Reactions: Like 2 | Funny 4


----------



## Faiyaz Cheulkar (26/12/18)

Local Train travel in Mumbai at 09:30 in the evening 


Followed by public bus transport.

Reactions: Like 6 | Winner 1


----------



## zadiac (27/12/18)

Working as usual. Started yesterday. Was off on 25th, but it was just me, a huge steak and a bottle of JD Tennessee Honey

Reactions: Like 5


----------



## Faiyaz Cheulkar (27/12/18)

The bar stock exchange. 



The rates fluctuate according to what people order.

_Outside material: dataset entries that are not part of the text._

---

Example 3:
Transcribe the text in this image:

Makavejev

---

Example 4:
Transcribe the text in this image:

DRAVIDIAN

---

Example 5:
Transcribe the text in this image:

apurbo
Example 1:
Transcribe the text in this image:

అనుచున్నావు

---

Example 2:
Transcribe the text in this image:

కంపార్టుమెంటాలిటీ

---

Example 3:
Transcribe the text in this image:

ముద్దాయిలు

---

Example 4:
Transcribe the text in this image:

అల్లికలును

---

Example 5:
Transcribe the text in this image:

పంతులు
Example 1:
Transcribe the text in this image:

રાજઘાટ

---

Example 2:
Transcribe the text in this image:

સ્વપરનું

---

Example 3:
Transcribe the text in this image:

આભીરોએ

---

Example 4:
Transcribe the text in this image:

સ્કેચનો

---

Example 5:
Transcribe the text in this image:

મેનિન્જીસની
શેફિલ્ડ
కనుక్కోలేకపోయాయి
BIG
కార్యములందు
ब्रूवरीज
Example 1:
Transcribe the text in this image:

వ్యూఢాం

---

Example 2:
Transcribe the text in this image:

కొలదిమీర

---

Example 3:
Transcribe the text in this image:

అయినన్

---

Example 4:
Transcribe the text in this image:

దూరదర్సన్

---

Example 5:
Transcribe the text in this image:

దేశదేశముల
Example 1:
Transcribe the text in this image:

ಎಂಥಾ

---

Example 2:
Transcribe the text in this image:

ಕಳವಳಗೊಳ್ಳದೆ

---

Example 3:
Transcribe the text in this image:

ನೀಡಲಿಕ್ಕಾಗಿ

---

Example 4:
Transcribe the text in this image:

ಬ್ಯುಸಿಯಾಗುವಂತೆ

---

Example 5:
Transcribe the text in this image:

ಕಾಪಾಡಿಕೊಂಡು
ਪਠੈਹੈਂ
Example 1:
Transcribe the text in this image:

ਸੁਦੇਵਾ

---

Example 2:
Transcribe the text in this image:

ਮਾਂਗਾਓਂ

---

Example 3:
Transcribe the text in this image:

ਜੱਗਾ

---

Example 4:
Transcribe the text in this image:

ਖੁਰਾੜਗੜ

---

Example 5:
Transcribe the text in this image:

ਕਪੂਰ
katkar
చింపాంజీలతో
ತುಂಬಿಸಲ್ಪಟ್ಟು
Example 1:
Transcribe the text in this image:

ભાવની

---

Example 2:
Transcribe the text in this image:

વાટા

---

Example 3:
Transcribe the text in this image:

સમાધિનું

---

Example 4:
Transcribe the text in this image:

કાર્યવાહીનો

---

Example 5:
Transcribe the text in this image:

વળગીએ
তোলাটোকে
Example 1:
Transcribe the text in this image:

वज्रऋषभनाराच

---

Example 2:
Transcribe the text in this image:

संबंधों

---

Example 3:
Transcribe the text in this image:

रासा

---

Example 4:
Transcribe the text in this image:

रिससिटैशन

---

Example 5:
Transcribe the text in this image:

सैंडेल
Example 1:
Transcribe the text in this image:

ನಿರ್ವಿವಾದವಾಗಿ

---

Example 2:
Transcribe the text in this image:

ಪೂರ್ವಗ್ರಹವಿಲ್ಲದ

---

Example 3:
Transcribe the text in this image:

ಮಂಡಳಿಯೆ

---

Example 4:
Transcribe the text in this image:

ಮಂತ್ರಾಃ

Reactions: Like 1 | Winner 4 | Informative 1


----------



## Viper_SA (27/12/18)

Might pop by the local ecco park to see the baby giraffe. That would pretty much be the highlight of Newyears for me. No special plans

Reactions: Like 3


----------



## Viper_SA (27/12/18)

To top it all off, everyone around me snuck away leaving me to hold the fort all by myself until 4pm. Fckers

Reactions: Funny 3 | Can relate 1


----------



## Hooked (27/12/18)

Faiyaz Cheulkar said:


> The bar stock exchange.
> View attachment 154624
> 
> 
> ...



@Faiyaz Cheulkar This is amazing! I've never heard of something like this! Imagine if you open up one of these bars in CT - that will be a WOW!! Something unique!

Reactions: Like 2


----------



## Faiyaz Cheulkar (27/12/18)

Hooked said:


> @Faiyaz Cheulkar This is amazing! I've never heard of something like this! Imagine if you open up one of these bars in CT - that will be a WOW!! Something unique!


The best part is they also have an app, so u can order and pay in advance and then go and drink within the next 7 days.

Reactions: Like 1 | Winner 1 | Informative 1 | Useful 1


----------



## Room Fogger (27/12/18)

Faiyaz Cheulkar said:


> The best part is they also have an app, so u can order and pay in advance and then go and drink within the next 7 days.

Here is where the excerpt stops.